PASSAGE PROVIDED »
Plenty of great resources online can help you learn about cloud providers’ best design practices. For AWS, you can get started with the AWS Well-Architected framework.

This section discusses four scenarios:

  • A small environment involving only a single logical network

  • A medium-sized environment involving a few to several logical networks

  • A larger environment dealing with multiple dozens of logical networks

  • A hybrid environment involving both on-premises and cloud-based networks

A small cloud network topology

Our small cloud network topology leverages only a single VPC. At first, this might seem limiting—will a single VPC be able to scale enough? Is this sort of topology valid for only the very smallest of customers, those who have only a few workloads in the public cloud?

Note

The virtual network construct, like AWS VPC, is the key building block for cloud networking. Even though each cloud provider implements this construct a bit differently, the basic idea is the same: a virtual network is a logical network (with some Layer 2 and 3 features) that can be used to isolate workloads from one another. All the cloud services are attached to a virtual network so they can communicate with one another (assuming the appropriate network access controls are in place).

INPUT DATA »
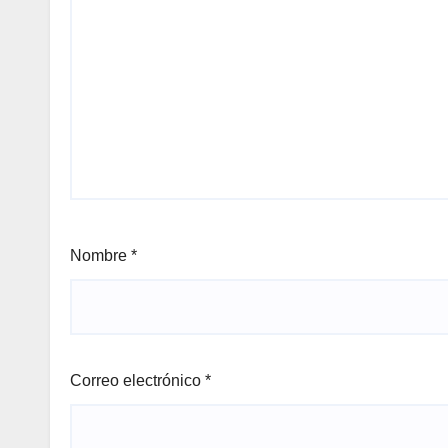
Nombre
*
Correo electrónico
*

TASK PROMPT » Continue the passage on cloud network topologies from its last sentence onward.

REPLY »
In thinking about scalability, consider these dimensions:

IP addressing

When you create a VPC, you must specify a Classless Inter-Domain Routing (CIDR) block. It’s recommended to use blocks from the ranges specified in RFC 1918 and RFC 6598. The block can range in size from a /16 (supplying up to 65,536 IP addresses) all the way to a /28 (supplying only 16 IP addresses). Further, you can add CIDR blocks—up to four additional, nonoverlapping blocks for a total of five CIDR blocks in a VPC—to provide even more available IP addresses. Five /16 CIDR blocks would provide over 300,000 IP addresses.

Bandwidth

AWS supplies two mechanisms for connecting workloads to the internet. For workloads on a public subnet, you use an internet gateway. AWS describes this component as “a horizontally scaled, redundant, and highly available VPC component” that “does not cause availability risks or bandwidth constraints”; see the Amazon VPC documentation. For workloads on a private subnet, you typically use a NAT gateway, which according to AWS scales up to 100 Gbps. NAT stands for network address translation, which is the name given to the process of mapping private (nonroutable) IP addresses to public (routable) IP addresses.

Note

For the purposes of this book, a public subnet is defined as a subnet that is connected to or has a default route to an internet gateway. Typically, a public subnet is also configured to assign a routable IP address to resources. A private subnet is defined as a subnet that is connected to or has a default route to a NAT gateway (or a self-managed NAT instance). A private subnet is also typically configured to use only nonroutable (RFC 1918/6598) IP addresses.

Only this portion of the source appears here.